_What to work on:_ Every line of the data that contains the string "oder" must be copied.

[[ Available data open ]]

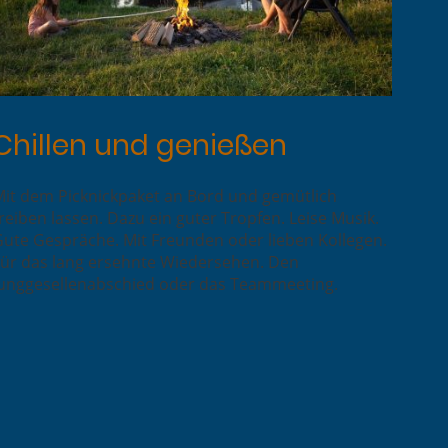
Chillen und genießen
Mit dem Picknickpaket an Bord und gemütlich
reiben lassen. Dazu ein guter Tropfen. Leise Musik.
ute Gespräche. Mit Freunden oder lieben Kollegen.
Für das lang ersehnte Wiedersehen. Den
Junggesellenabschied oder das Teammeeting.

[[ Available data closed ]]

_Result:_
ute Gespräche. Mit Freunden oder lieben Kollegen.
Junggesellenabschied oder das Teammeeting.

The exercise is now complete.